*Task item A:*
In the stretch of the records from the start through the line containing "Question: Which of", swap every "matte gray coat" for "charcoal gray coat" and leave the rest as is. Repeat only that stretch, without the pictures.

*Selected extract:*
============
# General Mandolin Topics > General Mandolin Discussions >  Gillian welch

## Caleb

....but one that keeps bugging me. Do you pronounce her name with a hard G like the name Gilligan? Or does the G sounds like a J like with the name Jillian? 

Love her music, but I always feel like a knucklehead when I try to talk about her to others, since I'm not sure how to tell them her name. 

thanks....

----------


## John Flynn

I have mostly heard it pronounced with the "J" sound.

----------


## sunburst

It's the G sound, not the J.

----------


## Walter Newton

She pronounces it with a hard "G" like Girl on the live recordings etc. I've heard.

----------


## OlderThanWillie

It's a hard G like Vince Gill.

----------


## Mike Buesseler

This knocks me out! Just half an hour ago, my wife was sorting through some CDs and came across a GWelch tune and asked me that same question. I said I thought it was the G sound, not the J. Now, here's the answer, same place I get most of my answers--at the Cafe. I just didn't expect to find this one...and not _today_!! Amazing!

----------


## Caleb

(Twilight zone music appears in the distance...)

----------


## allenhopkins

Amazing singer and songwriter -- SoCal girl raised on show tunes channels Lilly Mae Ledford -- could listen to her endlessly.

----------


## fwoompf

Buh! I originally used the hard G (like in my name) but someone corrected me and said it was the J...it's seriously the hard G?

----------


## jefflester

Just to confuse us all, actress Gillian Anderson (Scully on X-Files, most recently in The Last King of Scotland) pronounces her name with the "J" sound.

----------


## delsbrother

All interviews/introductions I've heard use the hard G.

----------


## mandopete

Good thing she ain't married to Chris Thile, eh?
============
*Provided entries:*
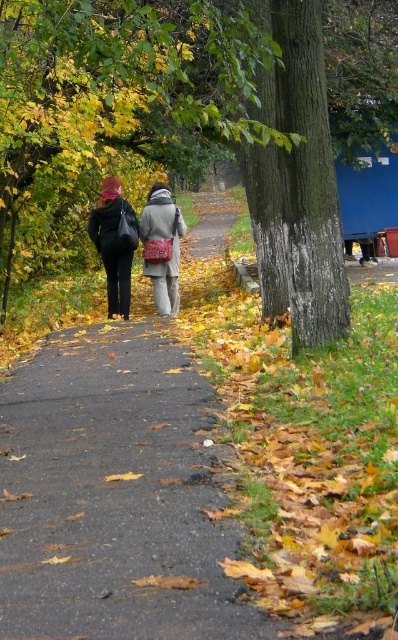
Question: Can you confirm if matte black coat at center is positioned below matte gray coat at center?

Choices:
 (A) no
 (B) yes

Answer: (A)

Question: Does matte black coat at center appear on the right side of matte gray coat at center?

Choices:
 (A) no
 (B) yes

Answer: (A)

Question: Among these points, which one is farthest from the camera?

Choices:
 (A) (152, 262)
 (B) (122, 312)

Answer: (B)

Question: Which of the following is the closest to the observer?

Choices:
 (A) matte black coat at center
 (B) matte gray coat at center

Answer: (A)

Question: Can you confirm if matte black coat at center is positioned to the left of matte gray coat at center?

Choices:
 (A) yes
 (B) no

Answer: (A)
============
*Task item B:*
According to the forum thread on pronouncing Gillian Welch's name, which actress says her own first name with the "J" sound?

*Expected answer A:*
Question: Can you confirm if matte black coat at center is positioned below charcoal gray coat at center?

Choices:
 (A) no
 (B) yes

Answer: (A)

Question: Does matte black coat at center appear on the right side of charcoal gray coat at center?

Choices:
 (A) no
 (B) yes

Answer: (A)

Question: Among these points, which one is farthest from the camera?

Choices:
 (A) (152, 262)
 (B) (122, 312)

Answer: (B)

Question: Which of the following is the closest to the observer?

*Expected answer B:*
Gillian Anderson